Another innovation is individually sleeved CAPE fresh pineapple sticks, which were launched earlier this year as part of the British Airways long haul menu. So far feedback has been extremely positive, Oosthuizen says, with the demand currently 80 000 sticks a week, but this is forecast to increase to 100 000 sticks a week. It is now looking at increasing the range in the future with additional fruit products.
Capespan also launched its new Capespan Gold brand in the UK market to meet demand from its top-end global customers for fruit of exceptional quality. Customers range from independent retailers to catering and food service organisations supplying the UK’s boardrooms and airport business lounges.
It’s anticipated that once Capespan Gold grapes are established in the market, the brand will be extended to other fruit kinds. A simple, stylish livery has been developed for the brand.
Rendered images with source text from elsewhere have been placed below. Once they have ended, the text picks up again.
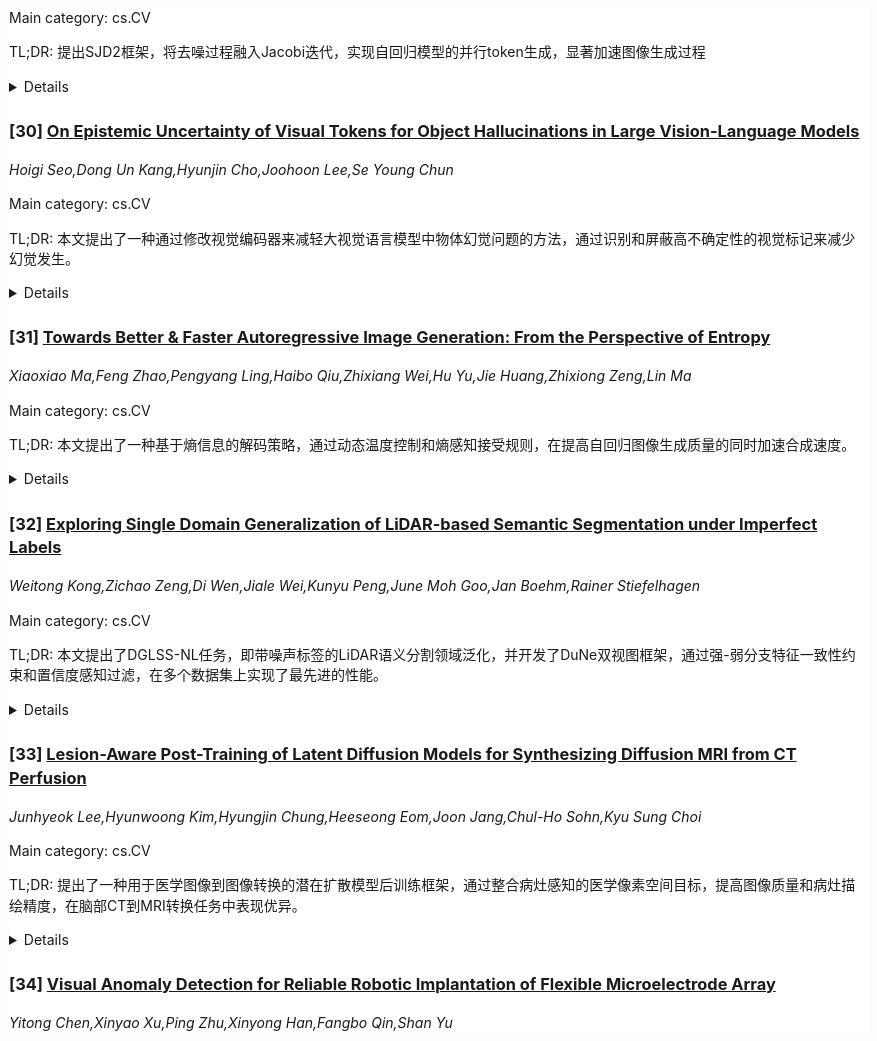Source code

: Main category: cs.CV

TL;DR: 提出SJD2框架，将去噪过程融入Jacobi迭代，实现自回归模型的并行token生成，显著加速图像生成过程


<details><summary>Details</summary></details>


### [30] [On Epistemic Uncertainty of Visual Tokens for Object Hallucinations in Large Vision-Language Models](https://arxiv.org/abs/2510.09008)
*Hoigi Seo,Dong Un Kang,Hyunjin Cho,Joohoon Lee,Se Young Chun*

Main category: cs.CV

TL;DR: 本文提出了一种通过修改视觉编码器来减轻大视觉语言模型中物体幻觉问题的方法，通过识别和屏蔽高不确定性的视觉标记来减少幻觉发生。


<details><summary>Details</summary></details>


### [31] [Towards Better & Faster Autoregressive Image Generation: From the Perspective of Entropy](https://arxiv.org/abs/2510.09012)
*Xiaoxiao Ma,Feng Zhao,Pengyang Ling,Haibo Qiu,Zhixiang Wei,Hu Yu,Jie Huang,Zhixiong Zeng,Lin Ma*

Main category: cs.CV

TL;DR: 本文提出了一种基于熵信息的解码策略，通过动态温度控制和熵感知接受规则，在提高自回归图像生成质量的同时加速合成速度。


<details><summary>Details</summary></details>


### [32] [Exploring Single Domain Generalization of LiDAR-based Semantic Segmentation under Imperfect Labels](https://arxiv.org/abs/2510.09035)
*Weitong Kong,Zichao Zeng,Di Wen,Jiale Wei,Kunyu Peng,June Moh Goo,Jan Boehm,Rainer Stiefelhagen*

Main category: cs.CV

TL;DR: 本文提出了DGLSS-NL任务，即带噪声标签的LiDAR语义分割领域泛化，并开发了DuNe双视图框架，通过强-弱分支特征一致性约束和置信度感知过滤，在多个数据集上实现了最先进的性能。


<details><summary>Details</summary></details>


### [33] [Lesion-Aware Post-Training of Latent Diffusion Models for Synthesizing Diffusion MRI from CT Perfusion](https://arxiv.org/abs/2510.09056)
*Junhyeok Lee,Hyunwoong Kim,Hyungjin Chung,Heeseong Eom,Joon Jang,Chul-Ho Sohn,Kyu Sung Choi*

Main category: cs.CV

TL;DR: 提出了一种用于医学图像到图像转换的潜在扩散模型后训练框架，通过整合病灶感知的医学像素空间目标，提高图像质量和病灶描绘精度，在脑部CT到MRI转换任务中表现优异。


<details><summary>Details</summary></details>


### [34] [Visual Anomaly Detection for Reliable Robotic Implantation of Flexible Microelectrode Array](https://arxiv.org/abs/2510.09071)
*Yitong Chen,Xinyao Xu,Ping Zhu,Xinyong Han,Fangbo Qin,Shan Yu*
He also notes the continuing trend for retailers to get closer and better understand producers. “As the middleman, we the exporters, acknowledge the growing importance of supply chain management services in supporting the marketing process. Continual pressure to cut costs and find the most effective routes will beef up supply chain management challenges further. Therefore we’ve examined ways to elevate our service delivery and offering to the highest levels”.
“This is essential in guaranteeing Cape-span’s exceptional services, featuring quality and innovation – factors which distinguish us from our competitors”, he says.
Of strategic importance is also securing Capespan’s fruit supply. To this end it has, through its associate company Rapiprop, purchased the 490 ha Applethwaite farm in the Grabouw area. “The purchase of this large apple, pear and plum production unit underscores Capespan’s continued focus on growth and development”, says Oosthuizen.
“Because the farm has been a Capespan supplier for more then 60 years, we know the business intimately”, he says.
With orchards covering 300 ha, Applethwaite annually exports 260 000 cartons of apples, 50 000 cartons of pears and 100 000 trays of plums. Apart from having its own pack house and cold stores, the farm was one of the first in the country to offer a creche, pre-school, clinic and church facilities to staff members. The company’s infrastructure is a producer’s dream. Plus, it was one of the pioneers in computerised quality control, according to Oosthuizen.
Rapiprop, a joint venture between Capespan, Total Produce plc and the Cape Empowerment Trust, owns and operates farms in South Africa. The organisation buys farms that are good investments, secures a strategic fruit supply and will plan an important empowerment role in future.